Crónicas do Brasil | 25-03-2016 11:49

O tesouro de casa madre

O título aí em cima e uma referência a O tesouro de Sierra Madre, filme de John Houston estrelado por Humphey Bogart (em Portugal: O tesouro da Sierra Madre).

O título aí em cima e uma referência a O tesouro de Sierra Madre, filme de John Houston estrelado por Humphey Bogart (em Portugal: O tesouro da Sierra Madre). Faroeste clássico, ele não tem nada a ver com o assunto da crônica a não ser pelo fato de também aqui haver um tesouro em jogo. Foi o bastante para associarmos o tesouro da película ao desta crônica, substituindo a sierra madre pela casa madre – a casa materna, naturalmente, em Januária (Minas Gerais), de onde este cronista saiu aos vinte e poucos anos de idade.

É possível que isto, matéria de memória, pudesse render mais que um texto breve. O menino e, depois, o adolescente que viveu naquela casa – síntese ideal das outras duas ou três casas anteriores onde a família morou – estava, naquela idade, inteiramente convencido de que seria pintor. Não tendo na cidade escola de arte, teve de se virar como pôde, aprendendo com os chamados grandes mestres, em fascículos e livros de arte. Para treinar o traço e aprender um pouco de composição e anatomia, desenhava tudo o que o impressionava – as figuras dantescas de Michelangelo na Capela Sistina, o David, a Mona Lisa, retratos de damas por Thomas Gainsborough e Ingres, telas líricas do maneirista François Boucher, ou quadros ensolarados de temas populares do espanhol Bartolomé Esteban Murillo.

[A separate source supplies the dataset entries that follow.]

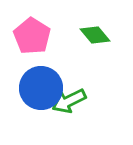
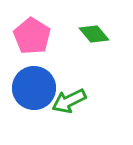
green diamond: moved 1 px left, 1 px up
blue circle: moved 7 px left
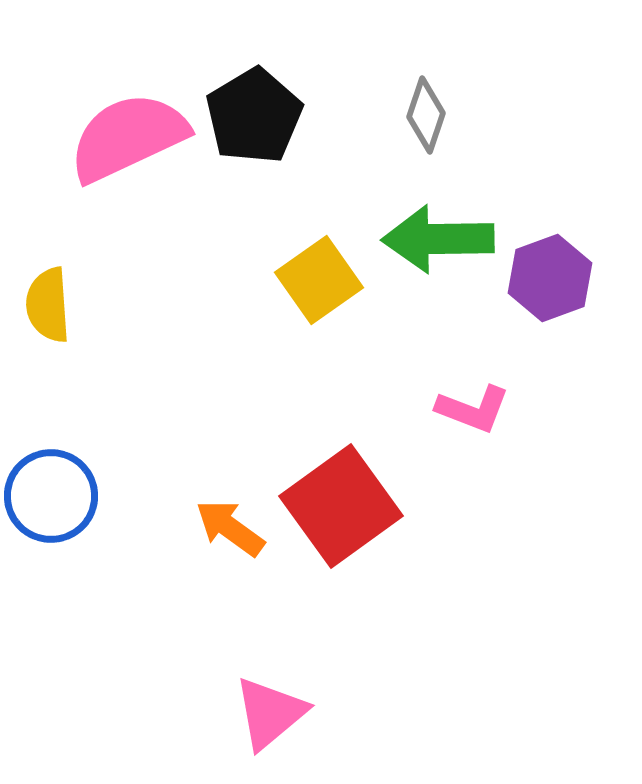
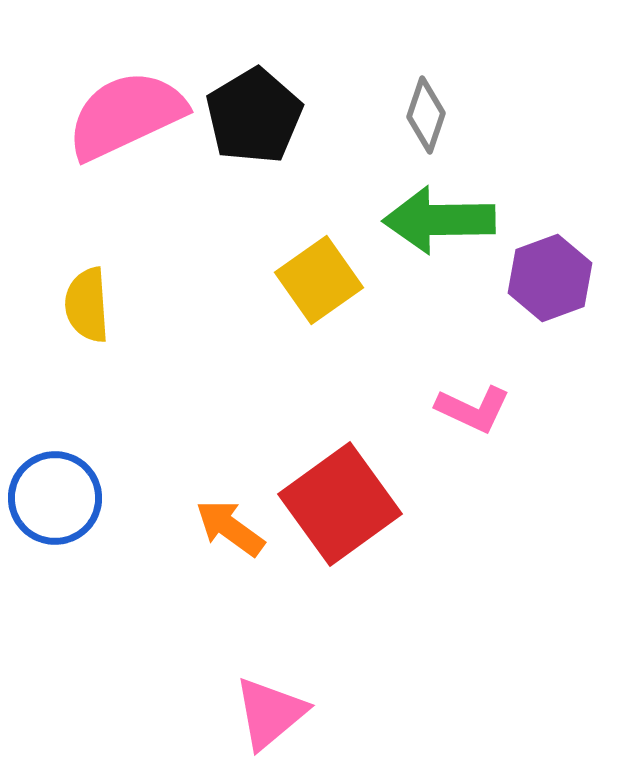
pink semicircle: moved 2 px left, 22 px up
green arrow: moved 1 px right, 19 px up
yellow semicircle: moved 39 px right
pink L-shape: rotated 4 degrees clockwise
blue circle: moved 4 px right, 2 px down
red square: moved 1 px left, 2 px up
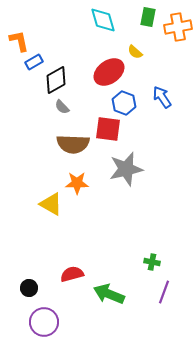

O menino – e, depois, o adolescente e o homem feito – não ignorava estar em marcha, havia mais de cem anos, mais uma das ininterruptas revoluções na arte: conhecia os impressionistas, os cubistas, admirava Picasso etc. Todavia, por alguma razão, simples intuição talvez, ele achava que devia começar do começo: primeiro aprender a desenhar, tentar construir sua catedralzinha para, se fosse o caso, a demolir depois. Essa incursão pela arte do passado e de um mundo que não era o seu, não significava preferência por uma escola ou tendência: ele apenas usava como referência ou como modelo o que tinha mais à mão. Tampouco significava alheamento à realidade local, com seus cenários e personagens característicos: o sonhador-aprendiz saía, muitas vezes, com o seu bloco, um ou dois lápis 6b em punho, e desenhava o que lhe chamava a atenção na cidade e arredores – em especial, pescadores e mulheres que trabalham pela beira do rio São Francisco.

Só deixou a casa madre muito tarde, aos 23 anos de idade, quando já havia produzido considerável quantidade de desenhos próprios e uma infinidade de cópias. Tampouco havia no comércio local onde adquirir uma pasta para guardar adequadamente o acervo, onde havia desenhos de grandes dimensões. Então fez ele mesmo uma enorme pasta de papelão forrado com napa impermeável, costurada com agulha de fechar saco de estopa.

Quando você se dá conta, o tempo passou. Ao longo de mais de trinta anos de visitas periódicas a casa madre, viu – e quase nunca abriu – a pasta guardada sobre o armário no quarto onde dormia. Sim, a pasta, carinhosamente conservada pela mãe, foi aberta pouquíssimas vezes por uma razão muito simples: porque doía. Assim foi, assim será. Quando você abre os olhos, a guardiã da pasta já se foi, partiu ao encontro de Deus, e a casa madre, antes cheia de vida e de risos, está vazia. Mais do que isto, virou espólio, e será posta à venda. A uma irmã, que passava pela cidade, ele manda um apelo por WhatZap – que traga sua pasta, pelo amor de Deus. Mas o carro já vinha cheio, e a pasta é grande e pesada. Foi quando se lembrou do clássico de John Houston. Ele ainda não sabia, mas a pasta se tornou, de repente, um tesouro à espera de resgate na casa madre. Pouco importa se os desenhos têm ou não qualidade, para ele são um valioso tesouro da memória à espera de um lugar na sua posteridade provisória.